Document excerpt:
-=-=-=-=-

The Lastpass hack was worse than the company first reported
Because of course it was.
After being hacked for the second time in as many years this August, password manager app Lastpass announced on Thursday the most recent intrusion was much more damaging than initially reported with the attackers having made off with users' password vaults in some cases. That means the thieves have people's entire collections of encrypted personal data, if not the immediate method to unlock them.
"No customer data was accessed during the August 2022 incident," LastPass CEO Karim Toubba, explained. However, some of the app's source code was lifted and then used to spearphish a Lastpass employee into giving up their access credentials, then used those keys to decrypt and copy off, "some storage volumes within the cloud-based storage service."

-=-=-=-=-

Work instructions:
(1) According to the article on the Lastpass hack, why was the intrusion more damaging than first reported?
(2) Continue the article on the Lastpass hack from the end of its last paragraph.

-=-=-=-=-

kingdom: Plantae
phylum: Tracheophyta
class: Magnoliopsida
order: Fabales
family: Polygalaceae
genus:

-=-=-=-=-

Answers for each item:
(1) In some cases the attackers took users' password vaults. That gave the thieves people's entire collections of encrypted personal data, though not necessarily the immediate method to unlock them.

(2)
Among the encrypted data obtained by the hackers included basic customer account information like company names, billing, email and IP addresses; and telephone numbers, Toubba continued. "These encrypted fields remain secured with 256-bit AES encryption and can only be decrypted with a unique encryption key derived from each user’s master password using our Zero Knowledge architecture," Toubba said. "As a reminder, the master password is never known to LastPass and is not stored or maintained by LastPass."
Still, you're going to take the company's word for it? I'm not. It'll be a pain but swapping out all of your various existing site passwords for new ones — as well as picking a new master password — might ultimately prove necessary to regain your online security. Or you could just tell Lastpass to go kick rocks and switch over to 1Password or Bitwarden.